[Prompt] From the entries that follow, extract each line holding the string "August".

[Data excerpts]
==============================

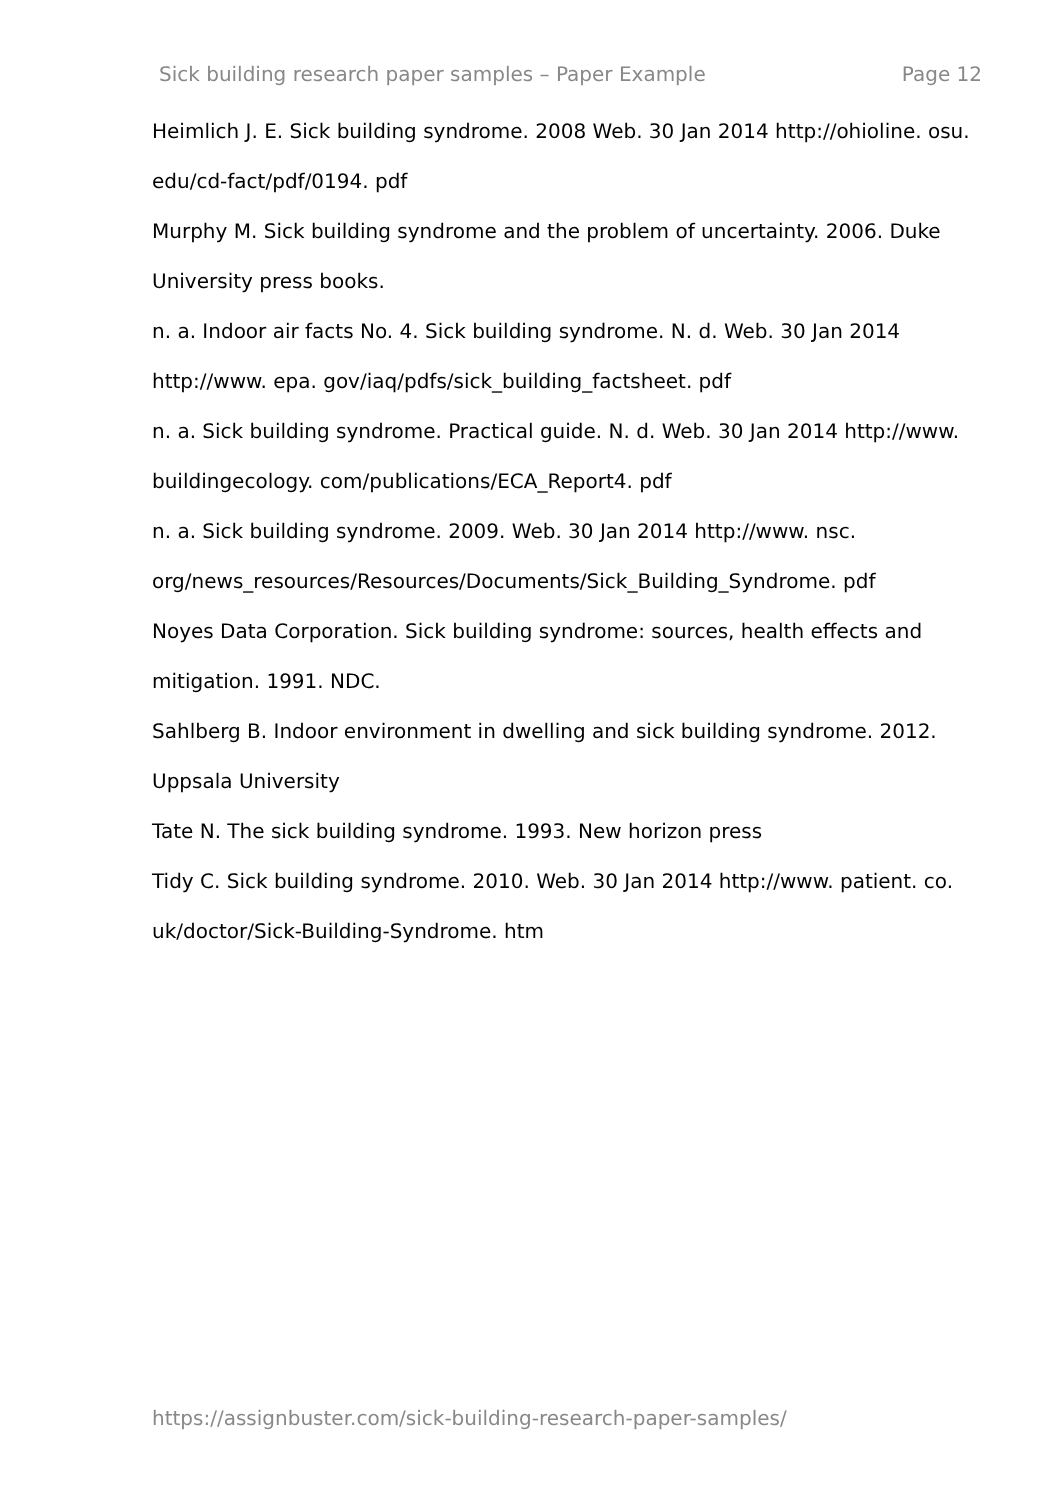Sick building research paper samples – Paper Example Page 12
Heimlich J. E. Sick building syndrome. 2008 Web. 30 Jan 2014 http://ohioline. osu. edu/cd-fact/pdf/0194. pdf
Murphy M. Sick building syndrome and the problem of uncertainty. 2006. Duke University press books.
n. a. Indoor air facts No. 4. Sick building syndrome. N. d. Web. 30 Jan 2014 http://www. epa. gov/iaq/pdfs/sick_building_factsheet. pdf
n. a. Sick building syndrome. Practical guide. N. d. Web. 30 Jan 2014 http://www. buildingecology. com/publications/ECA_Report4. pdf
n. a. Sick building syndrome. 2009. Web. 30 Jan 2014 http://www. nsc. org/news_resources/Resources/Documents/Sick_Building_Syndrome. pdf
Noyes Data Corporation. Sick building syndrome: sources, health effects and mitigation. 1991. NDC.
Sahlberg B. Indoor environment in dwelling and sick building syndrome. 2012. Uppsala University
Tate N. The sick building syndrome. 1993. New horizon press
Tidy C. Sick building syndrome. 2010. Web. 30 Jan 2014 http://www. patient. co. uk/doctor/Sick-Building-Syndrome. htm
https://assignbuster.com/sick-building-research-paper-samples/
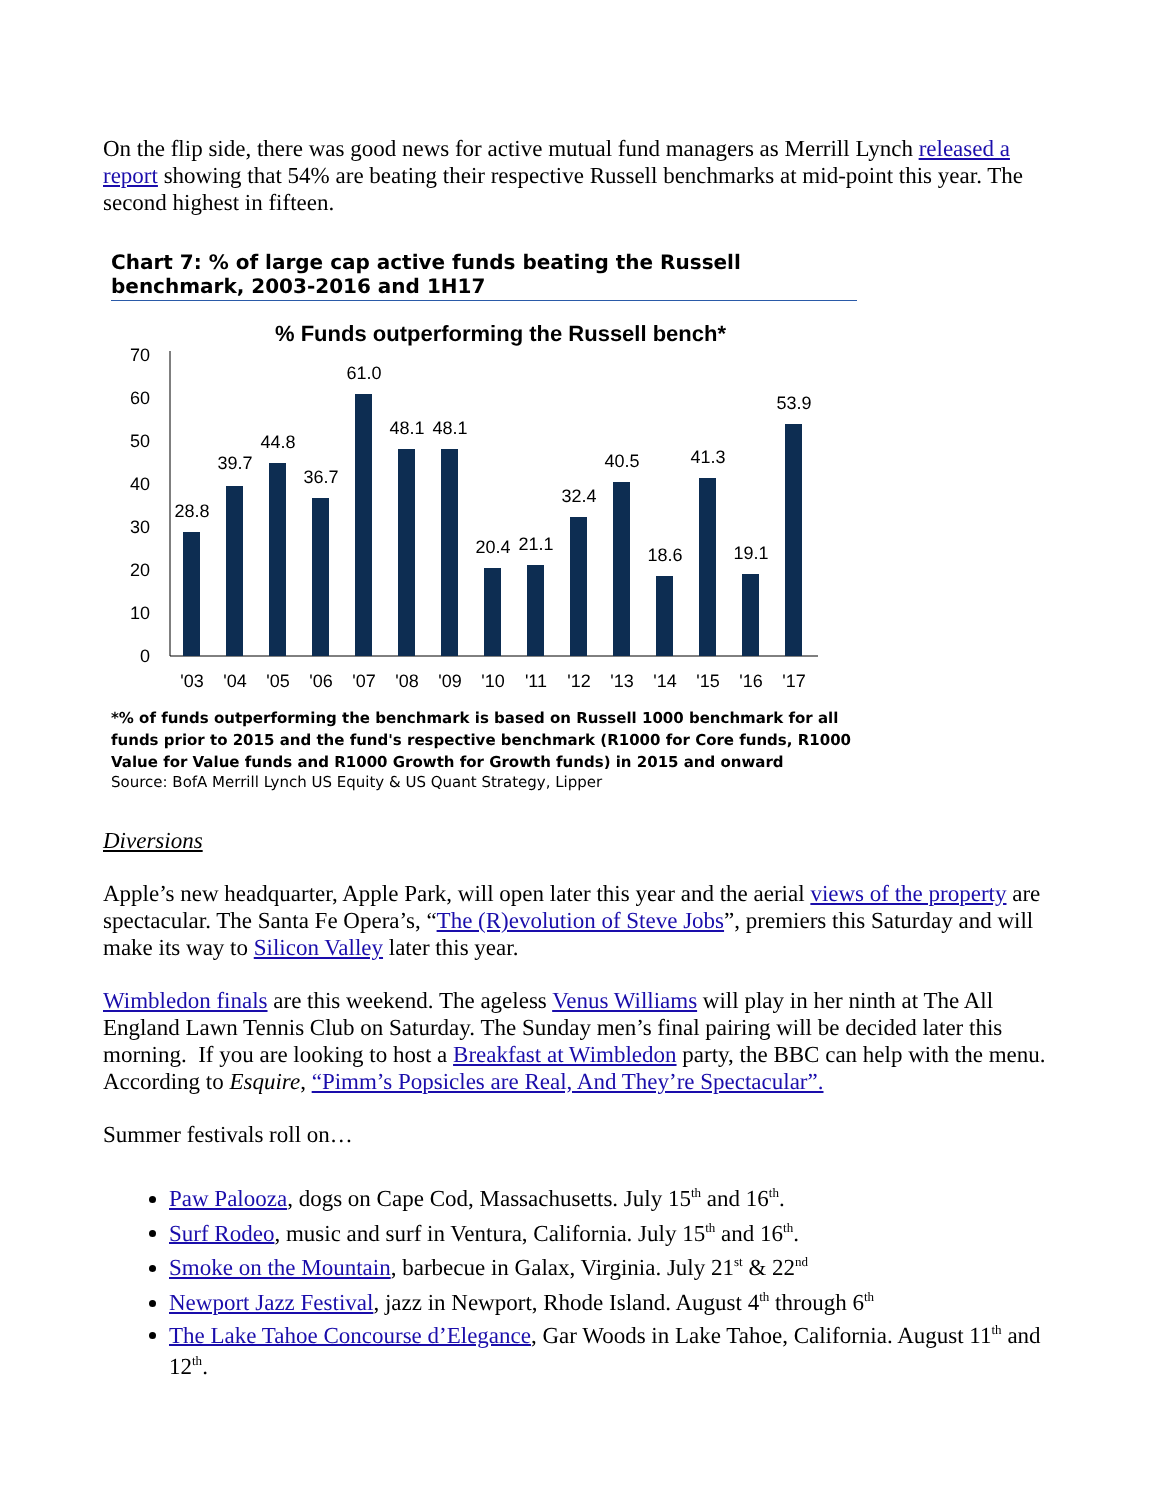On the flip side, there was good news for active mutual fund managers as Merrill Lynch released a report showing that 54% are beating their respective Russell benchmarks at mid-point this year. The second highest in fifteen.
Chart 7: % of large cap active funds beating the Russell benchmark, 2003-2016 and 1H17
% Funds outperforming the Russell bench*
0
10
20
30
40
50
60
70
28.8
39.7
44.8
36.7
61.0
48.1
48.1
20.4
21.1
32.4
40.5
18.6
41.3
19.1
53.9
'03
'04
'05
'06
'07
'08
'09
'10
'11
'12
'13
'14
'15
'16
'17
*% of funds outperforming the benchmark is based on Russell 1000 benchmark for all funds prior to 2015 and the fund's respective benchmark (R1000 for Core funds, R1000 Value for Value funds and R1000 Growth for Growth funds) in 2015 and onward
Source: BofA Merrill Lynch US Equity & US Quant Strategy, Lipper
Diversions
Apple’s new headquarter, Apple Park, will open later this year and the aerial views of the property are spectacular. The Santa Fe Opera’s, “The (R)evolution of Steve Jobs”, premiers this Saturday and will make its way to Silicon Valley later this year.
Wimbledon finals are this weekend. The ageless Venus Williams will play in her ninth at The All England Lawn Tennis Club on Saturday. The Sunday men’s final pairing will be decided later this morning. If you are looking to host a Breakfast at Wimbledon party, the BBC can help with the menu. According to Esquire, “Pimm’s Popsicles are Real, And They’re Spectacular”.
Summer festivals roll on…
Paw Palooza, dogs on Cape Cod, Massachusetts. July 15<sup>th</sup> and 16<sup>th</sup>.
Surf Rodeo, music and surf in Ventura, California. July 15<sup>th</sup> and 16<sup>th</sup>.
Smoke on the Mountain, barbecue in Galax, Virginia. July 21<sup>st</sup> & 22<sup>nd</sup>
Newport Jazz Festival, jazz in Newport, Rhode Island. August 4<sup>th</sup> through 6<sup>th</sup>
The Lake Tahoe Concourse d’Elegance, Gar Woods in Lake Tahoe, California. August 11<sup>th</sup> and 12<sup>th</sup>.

==============================

[Exercise response]
Newport Jazz Festival, jazz in Newport, Rhode Island. August 4<sup>th</sup> through 6<sup>th</sup>
The Lake Tahoe Concourse d’Elegance, Gar Woods in Lake Tahoe, California. August 11<sup>th</sup> and 12<sup>th</sup>.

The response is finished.